The higher the robot speed, the greater the need for fences
Although the calculated PSD from reported stopping time data is (more or less) a linear function of velocity, workcell geometry would imply that the workcell area increases quadratically with top robot velocity.
Figure 4 shows a comparison of the required workcell area between a fully fenceless workcell and one constrained by two fences as described here. The PSD is calculated using the reported robot stopping distances (the blue line in Figure 3). Depending on the maximum robot speed, workcell area savings range from 31% (for the robot standing still) to 57% at maximum robot velocity. Clearly, judicious placement of guarding meaningfully reduces the required workcell areas of collaborative applications.
Figure 5 shows the same analysis but using the estimated PSD from first principles kinematics and latencies (the orange line in Figure 3). The required workcell area is overall smaller and the effect of speed on the workcell area more pronounced, as now the PSD is a convex function of robot velocity (as opposed to a linear function using the reported stopping times).
Of course, it would be preferred if PSDs could be reduced even further, and perhaps decoupled from robot speeds, payloads, or poses. What is in the pipeline to get us there?

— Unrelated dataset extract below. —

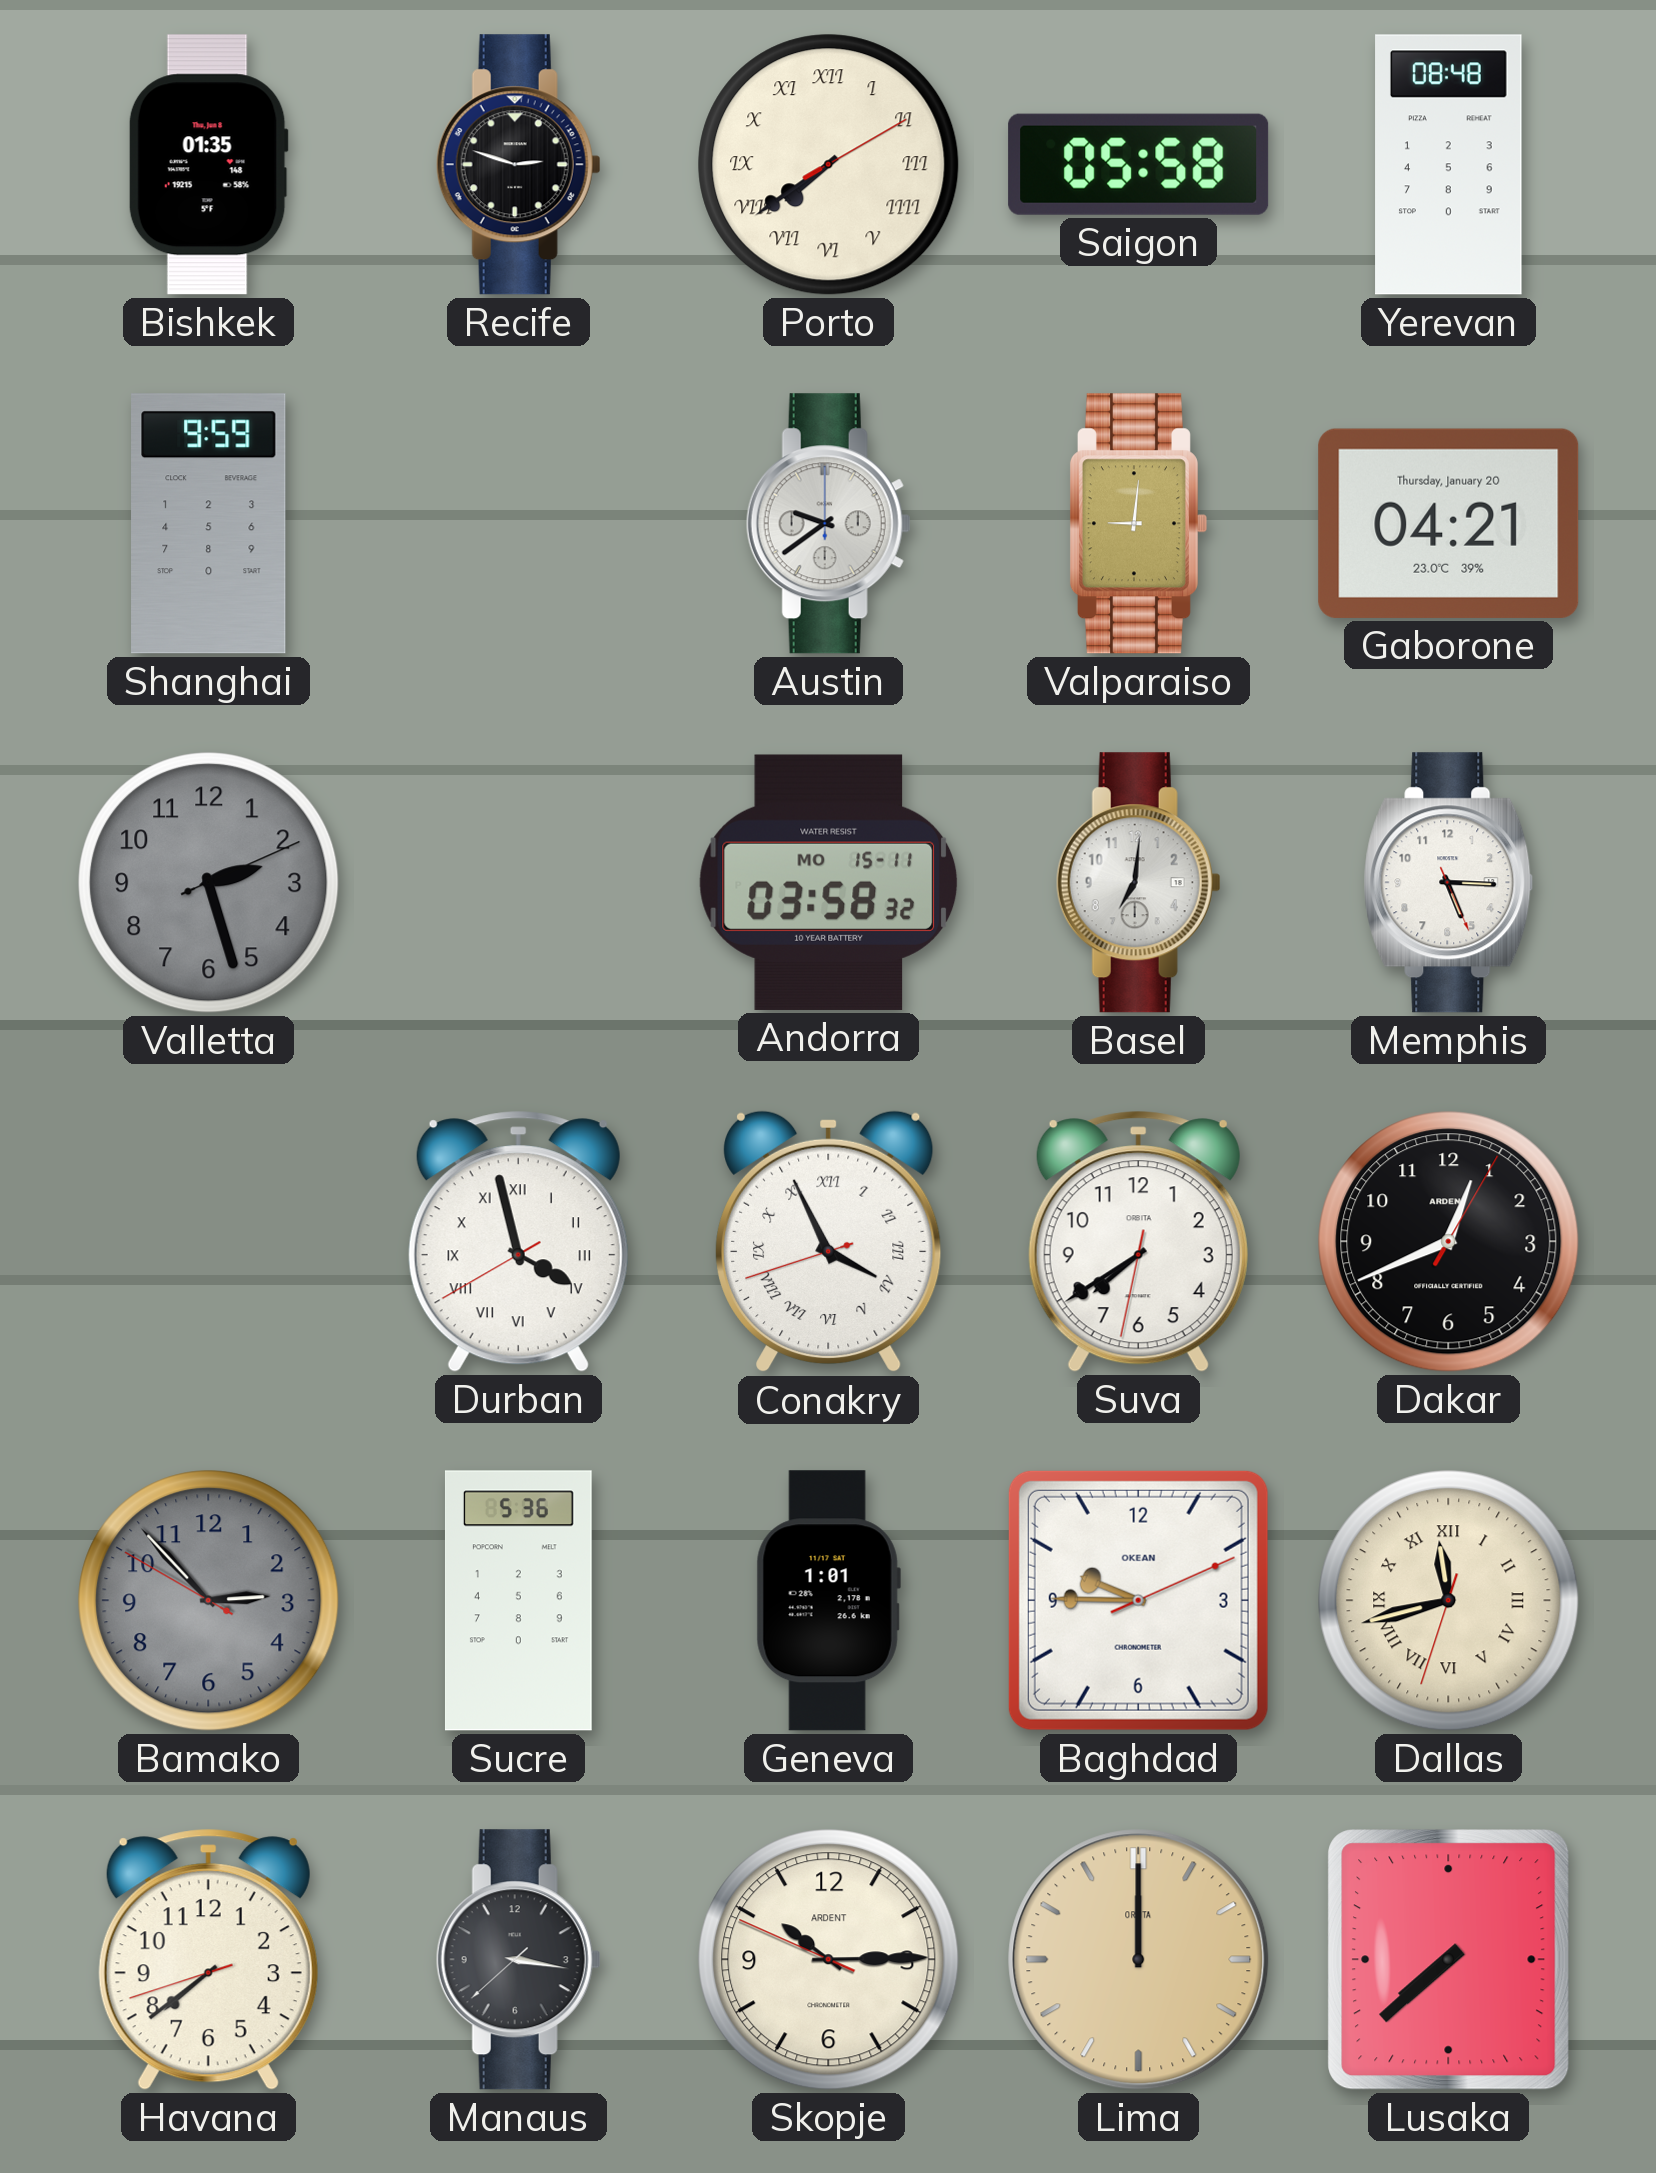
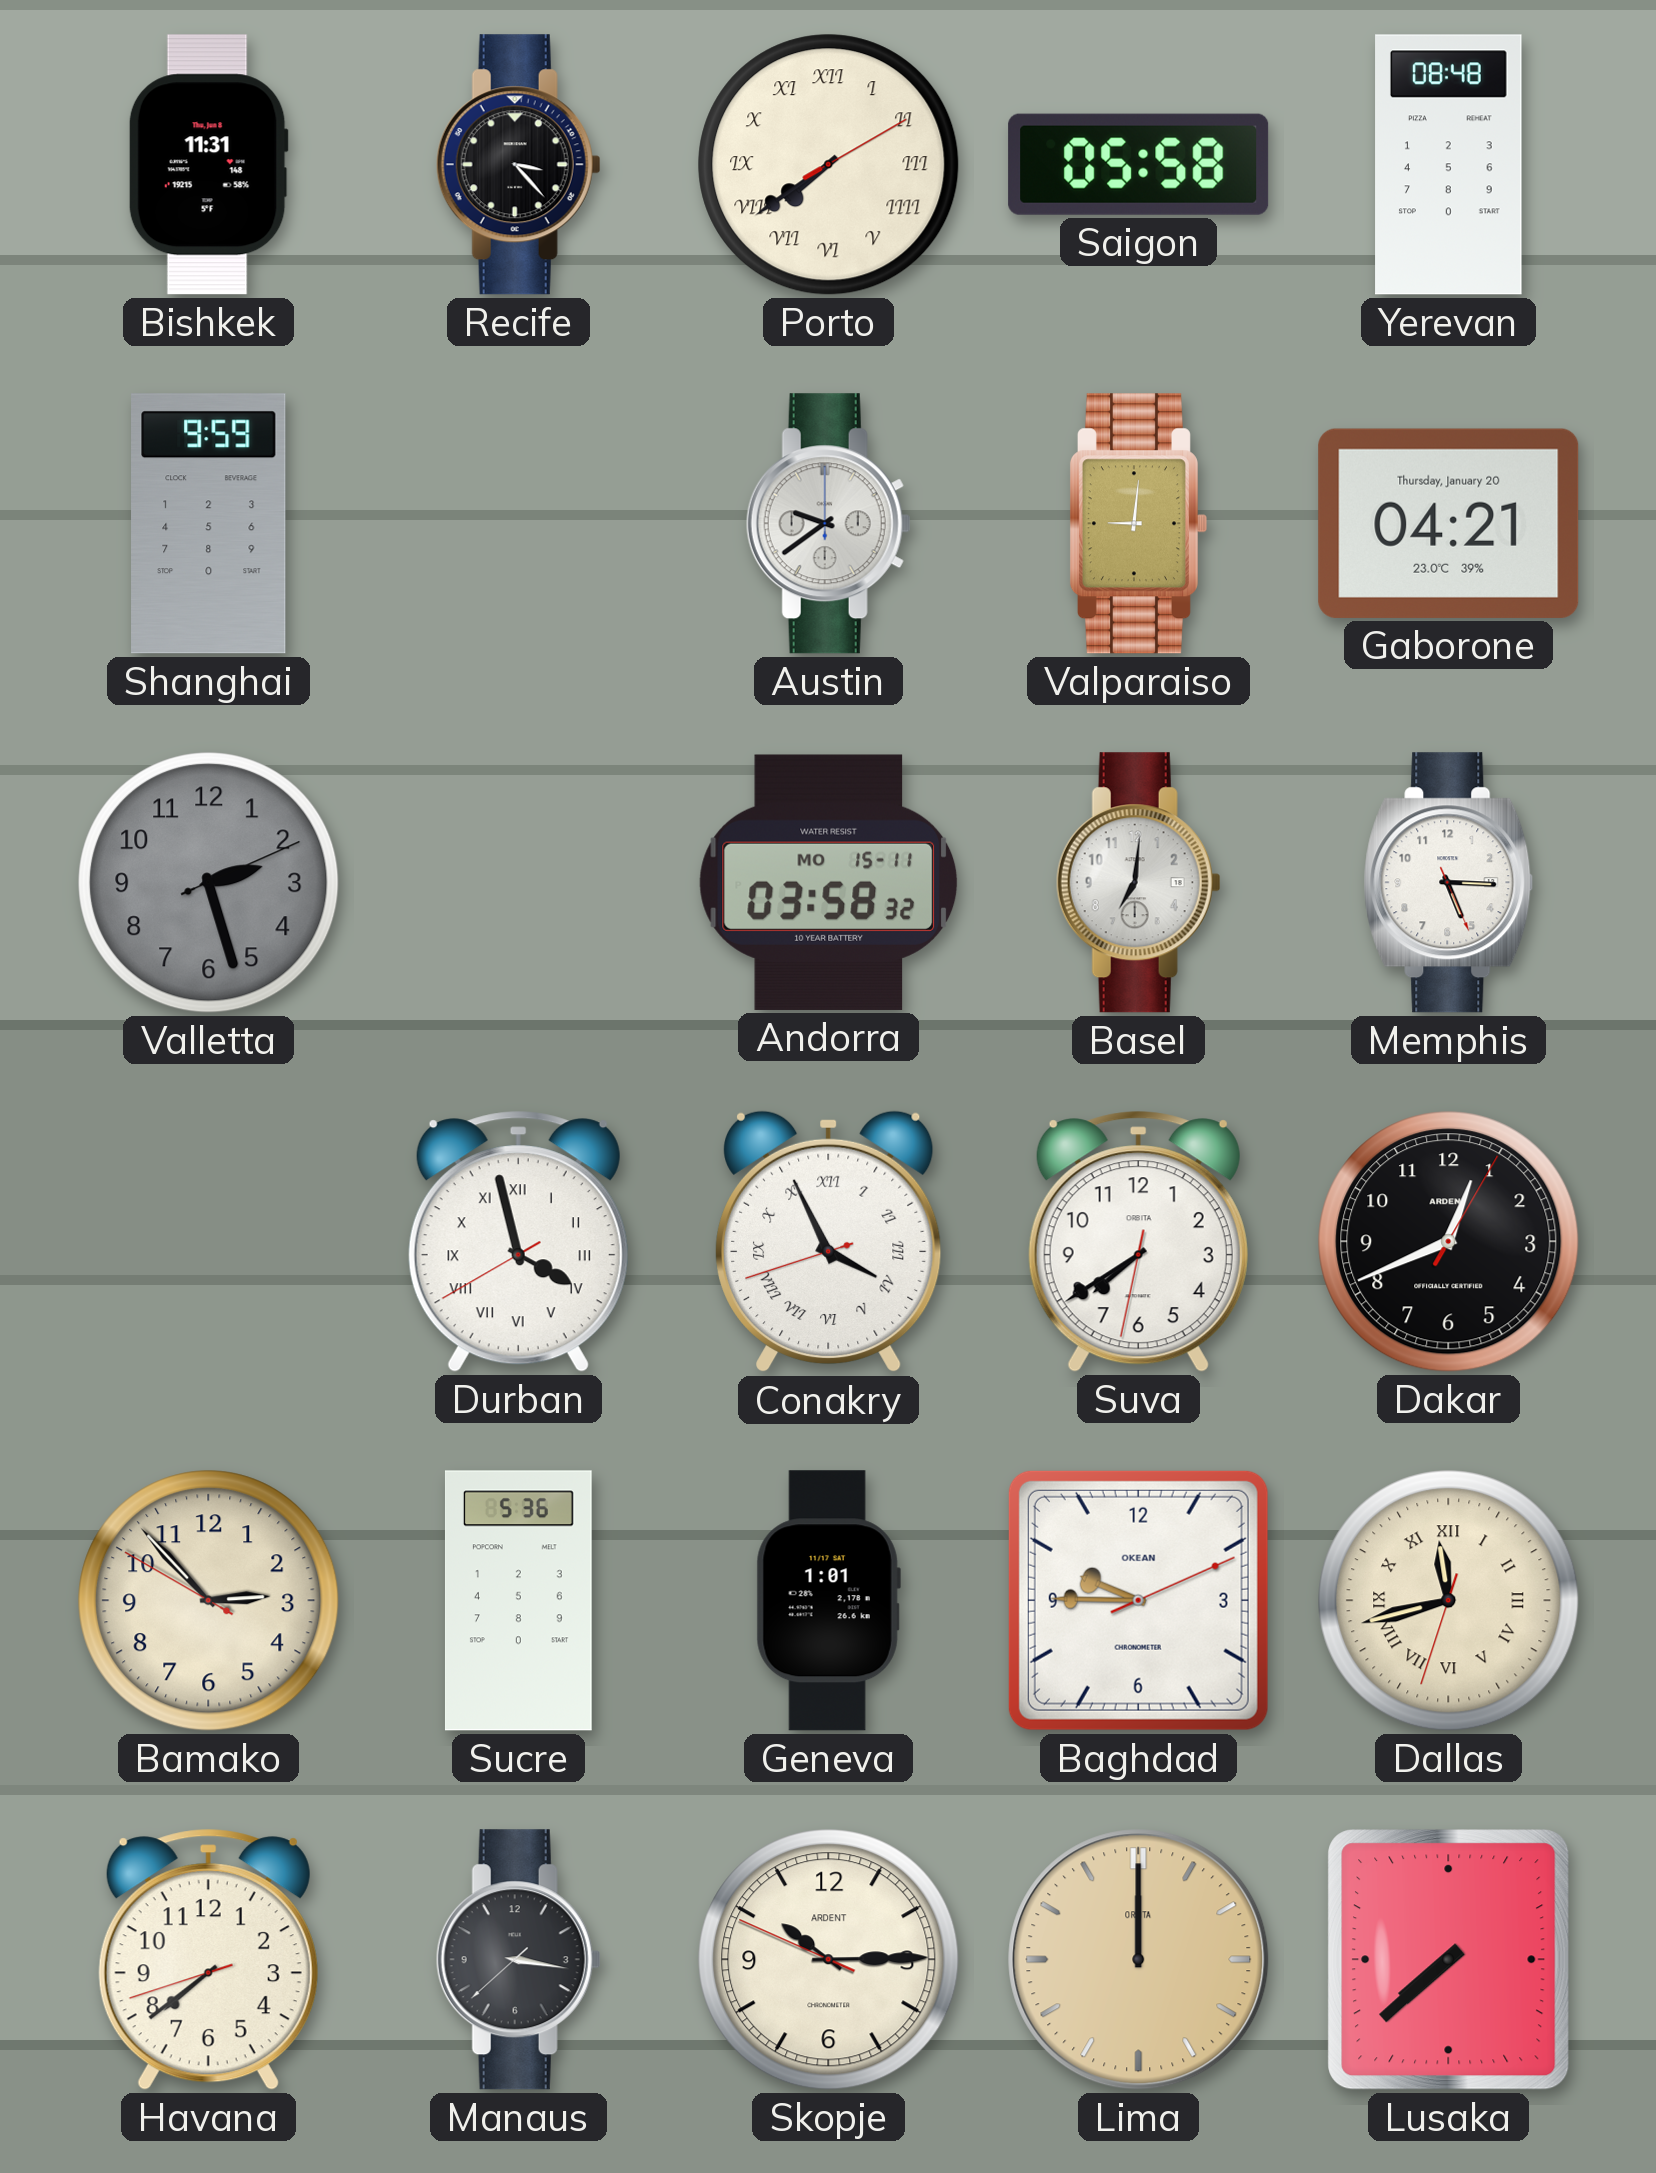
Bishkek: 01:35 -> 11:31
Recife: 2:48 -> 3:23
Bamako dial: grey -> cream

At Veo Robotics, we are working with our robot partners in finding truly fluid human-robot collaboration, and reducing the PSD is a major focus. How to do so by better characterizing robot controller latencies and application-specific robot dynamics will be the subject of subsequent blog posts, so stay tuned.
1If you must know, here are some numbers for you. As required by the standard, we assume humans move at 1.6m/sec, robot position data is streamed at 4ms, the Veo FreeMove sensor has a latency of 133ms, and the robot can decelerate at 10m/sec2.